Porém, em algum tempo posterior a 1993, o Corpo Governante reajustou a sua norma e a Testemunha que aceita transfusão de sangue não é mais expulsa (desassociação), mas diz-se que ela, em razão desse ato, abandonou voluntariamente a religião (dissociação). Pode-se ver isso em outro livro secreto intitulado Pastoreiem o Rebanho de Deus (veja imagens a seguir).



Pastoreiem o Rebanho de Deus, edição de Abril de 2020, páginas 110,111. 

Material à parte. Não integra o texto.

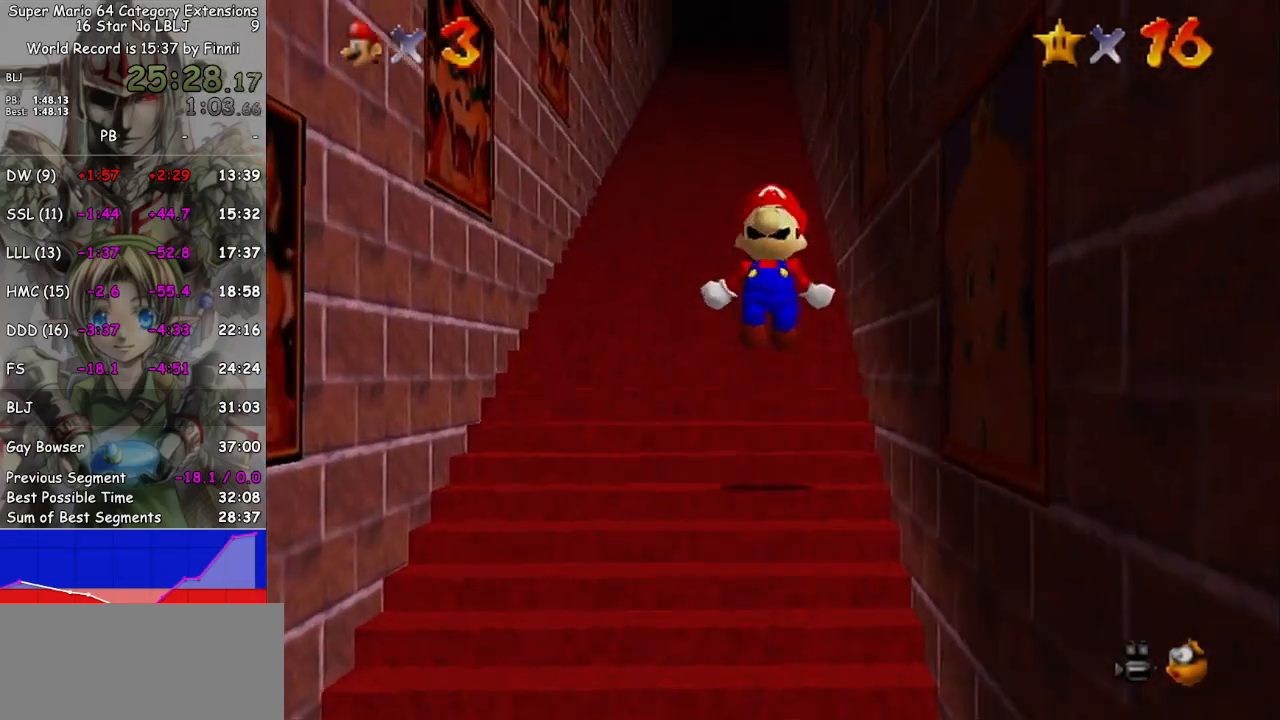
{"buttons": ["A", "L1"], "left_stick": "up", "right_stick": "center", "events": [[267, "A", "down"], [333, "A", "up"], [500, "A", "down"]]}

Também nesse caso fica-se em dúvida sobre o porquê da mudança. Assim como participar da política é um direito assegurado pela Constituição brasileira, o direito à vida, pelo que é do meu conhecimento, também é algo assegurado por todas as nações dos tempos modernos. Dessa forma, fica-se a perguntar por que, com respeito a esses dois assuntos, a organização religiosa decidiu que a coisa mais apropriada é declarar que a Testemunha saiu voluntariamente da religião, quando o mais comum é a expulsão. Certamente há casos em que a Testemunha quer de fato sair da religião, mas nem sempre é o caso de quem aceita uma transfusão de sangue ou participa de atividade política. Então por que dizer que essa Testemunha saiu voluntariamente quando esse não foi o caso? Seria isso uma forma ardilosa de a organização religiosa procurar isentar-se de responsabilidade perante a opinião pública? 

Por fim, em conclusão deste assunto, resta o fato de que nada disso é dito nos livros destinados à preparação de novos membros. E com respeito à mudança de desassociação para dissociação, nem a Testemunha de Jeová comum está devidamente informada, visto que essa mudança, até essa data, consta apenas em um livro secreto, de leitura restrita aos pastores. Considerando isso, não se trata de fato de um claro exemplo de em que o iniciante é levado a tomar uma decisão com base apenas em informações rudimentares? Do contrário, que justificativa se apresenta para que seja assim?